ArchBang Linux, also briefly known as GreenBANG, is a simple lightweight rolling release Linux distribution based on a minimal Arch Linux operating system with the i3 tiling window manager, previously using the Openbox stacking window manager. ArchBang is especially suitable for high performance on old or low-end hardware with limited resources. ArchBang's aim is to provide a simple out-of-the-box Arch-based Linux distribution with a pre-configured i3 desktop suite, adhering to Arch principles.

ArchBang has also been recommended as a fast installation method for people who have experience installing Arch Linux but want to avoid the more demanding default installation of Arch Linux when reinstalling it on another PC.

== History ==
Inspired by CrunchBang Linux (which was derived from Debian), ArchBang was originally conceived and founded in a forum thread posted on the CrunchBang Forums by Willensky Aristide (a.k.a. Will X TrEmE). Aristide wanted a rolling release with the Openbox setup that CrunchBang came with. Arch Linux provided the light configurable rolling release system that was needed as a base for the Openbox desktop. With the encouragement and help of many in the CrunchBang community, and the addition of developer Pritam Dasgupta (a.k.a. sHyLoCk), the project began to take form. The goal was to make Arch Linux look like CrunchBang.

As of April 16, 2012, the new project leader is Stan McLaren.

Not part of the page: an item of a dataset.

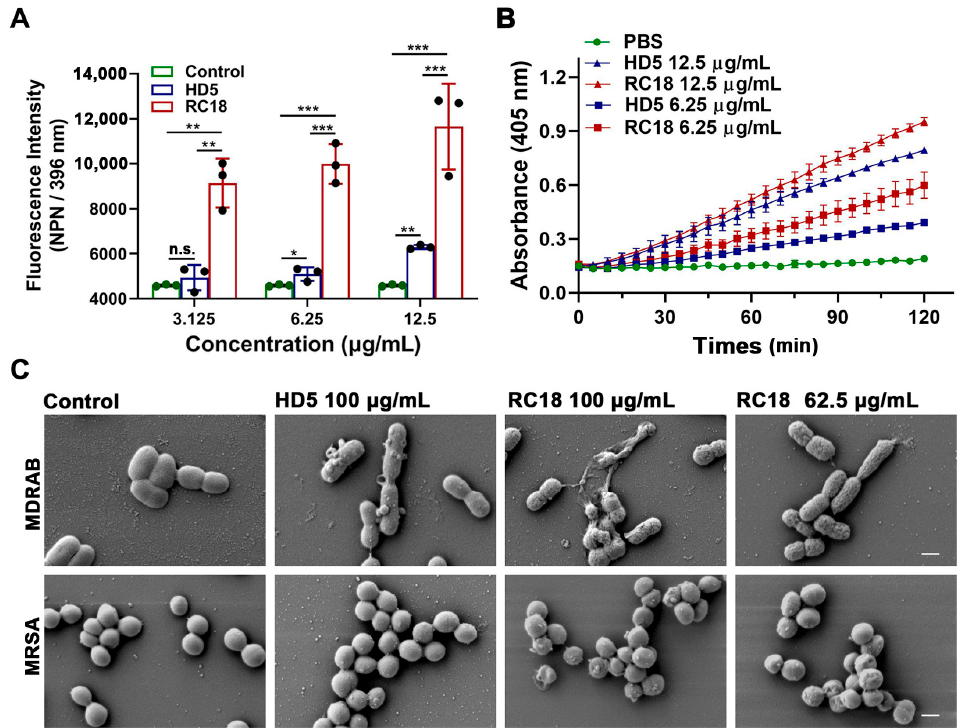
Figure 3. ( A ) Outer membrane infiltration assay. The fluorescence intensity of NPN after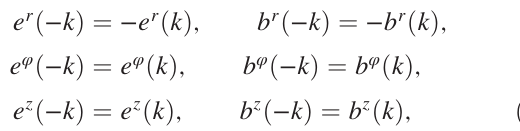
β Þ J 0 β Þ − Y 0 β Þ J β Þ . All other quantities are defined in m ð m ð m ð m ð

In July 2025, McLaren announced that ArchBang would be renamed to GreenBANG due to concerns about potential legal action from Arch Linux over trademark laws.However, the name has been since reverted to ArchBang in November 2025.

==Installation==
ArchBang is available as an x86-64 ISO file for live CD installation or installed on a USB flash drive. The live CD is designed to allow the user to test the operating system prior to installation.

ArchBang comes with a modified Arch Linux graphical installation script for installation and also provides a simple, easy to follow, step-by-step installation guide.
== Reception ==
Jesse Smith reviewed the ArchBang 2011 for DistroWatch Weekly:

The ISO for ArchBang's live disc weighs in at approximately 530 MB and, after showing us a boot menu, it boots into an Openbox environment in under a minute. The default desktop is dark, the background mostly black. A task switcher sits at the bottom of the screen and a Conky panel displays resource usage information to the right-hand side of the display. Right-clicking on the desktop brings up a menu that allows us to launch applications (including the installer), change settings or logout/shutdown.

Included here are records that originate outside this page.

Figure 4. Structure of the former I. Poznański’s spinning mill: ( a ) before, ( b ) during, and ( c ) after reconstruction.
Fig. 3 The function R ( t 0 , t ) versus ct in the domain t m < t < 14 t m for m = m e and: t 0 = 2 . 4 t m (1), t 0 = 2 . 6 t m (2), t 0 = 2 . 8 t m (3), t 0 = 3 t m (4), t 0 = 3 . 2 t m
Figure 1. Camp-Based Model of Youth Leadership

Smith also reviewed ArchBang 2013.09.01.

Whitson Gordon from Lifehacker wrote review about ArchBang in 2011:

ArchBang has all of that, without the arduous installation process. ArchBang, like most other Linux distributions, comes on a Live CD. Just boot it up, and you'll head straight into a desktop, from which you can try out the system or install it directly to your computer. The installation is actually very similar to Arch's, only without the config file editing, the driver installations, or the pain of running startx and seeing nothing happen. You just pick your drives, hit the install button, and in five minutes, you're done. Of course, you can edit the config files if you so desire—you just don't have to.